(Text block Opens)

# Towing And Gas Mileage With A V6 Vs. A V8



## windwill (Sep 10, 2015)

I currently have a 2010 GMC Acadia with a tow package (towing capacity of 5200 lbs). I'm towing a 2006 Outback 26RS. I want to upgrade to a larger tow vehicle, most likely a Chevy Tahoe, not sure what year yet, but with a v8 and a towing capacity of around 8200 lbs. My question is, will I get better gas mileage while towing with a v8 engine vs. a v6 engine? I know the v8 will handle towing better, but my Acadia does a decent job with the towing, although it's pretty close to the capacity for towing our Outback. I just want know if it's worth upgrading if I'm only looking for better gas mileage while towing. I know the other benefits would be better towing and safety since my Outback is close to the towing capacity of my Acadia. But that aside, I just want to know what the other benefits would be of upgrading to a vehicle with a larger engine and higher towing capacity.


----------



## Leedek (Nov 28, 2010)

I tow my 210RS with a 2003 Silverado 1500 RWD with the 5.7 Liter V8. I am not the fastest in the mountains but I get through without problems. I have towed the trailer approximately 25,000 miles since it was new in May 2011. I average 11.5 - 12 MPG. If I knew then what I know now I would I would have purchased the Silverado 2500 with the same specs.

IMHO - Bigger is better but I don't need biggest! :drive1: Drive safe!!


----------



## cdawrld (Jul 31, 2011)

Just want to throw a V6 diesel in to the mix. I tow my 230rs with a Audi Q7 TDI. Full packed with Karting equip and water weighs #6400. Getting 12-14mpg depending on road grade, 65mph. Empty trailer #5000 is still 14mpg. Probably due to aero resistence.

(Text block Closes)

| Task requirements |
a – In the forum thread on towing with a V6 versus a V8, what towing capacity does windwill give for the 2010 GMC Acadia?
b – Write the next part of the thread on towing with a V6 versus a V8, picking up after its final post.
You will not need the rows below this line.

(Records Opens)

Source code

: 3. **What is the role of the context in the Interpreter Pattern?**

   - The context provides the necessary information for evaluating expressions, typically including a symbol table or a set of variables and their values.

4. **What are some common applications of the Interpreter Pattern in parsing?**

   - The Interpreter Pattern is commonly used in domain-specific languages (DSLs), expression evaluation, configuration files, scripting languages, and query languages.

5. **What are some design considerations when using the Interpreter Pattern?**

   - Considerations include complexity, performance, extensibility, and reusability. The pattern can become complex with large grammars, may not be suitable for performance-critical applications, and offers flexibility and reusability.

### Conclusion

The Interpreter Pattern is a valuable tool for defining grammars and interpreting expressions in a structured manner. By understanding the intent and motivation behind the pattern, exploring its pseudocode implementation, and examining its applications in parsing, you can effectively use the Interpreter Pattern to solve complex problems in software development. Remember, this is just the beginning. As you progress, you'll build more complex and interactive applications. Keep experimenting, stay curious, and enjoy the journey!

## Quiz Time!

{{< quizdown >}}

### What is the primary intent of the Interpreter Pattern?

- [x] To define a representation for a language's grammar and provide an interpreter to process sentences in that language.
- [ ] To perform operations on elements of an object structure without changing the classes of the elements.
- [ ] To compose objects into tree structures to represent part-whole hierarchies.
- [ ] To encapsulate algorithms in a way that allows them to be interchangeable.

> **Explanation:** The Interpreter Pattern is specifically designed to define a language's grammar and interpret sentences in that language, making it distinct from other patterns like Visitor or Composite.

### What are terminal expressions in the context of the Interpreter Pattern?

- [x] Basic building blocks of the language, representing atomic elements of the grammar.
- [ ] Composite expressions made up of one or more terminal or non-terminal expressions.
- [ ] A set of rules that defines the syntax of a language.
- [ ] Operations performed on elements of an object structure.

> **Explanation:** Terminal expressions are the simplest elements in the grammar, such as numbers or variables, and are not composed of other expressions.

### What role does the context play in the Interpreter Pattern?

(Records Closes)

| Responses to the exercise |
a – 5200 lbs

b –
Consider a diesel. The additional cost is worth the added torque. The extra mileage and what my wife hates most. We can tow 6 hours between fill ups.


----------



## Snow (Sep 27, 2011)

The diesel aside for now, I think you'll find the small v-8s like the 4.7 from Dodge and most of the v-6's will rev higher and in the end use more gas then a larger v-8 like the 5.7 .. In day to day driving the smaller the engine the less fuel you use, but for towing go with the bigger engine.. UNLESS you go with something like the ecoboost from Ford, I know a few folks who use them for towing and claim they are very efficient and effective doing so..


----------



## thefulminator (Aug 8, 2007)

I tow a 2013 250RS with a 2009 Silverado 1500 4x4 crew cab, 5.3L V8 with six speed automatic, tow package and HD cooling. Up mountains about 8 mpg, on the flats I have gotten 9.5 mpg at times. Besides the mpg, check the gas tank size. Do the math and you may be surprised that you can't go very far without a fill up.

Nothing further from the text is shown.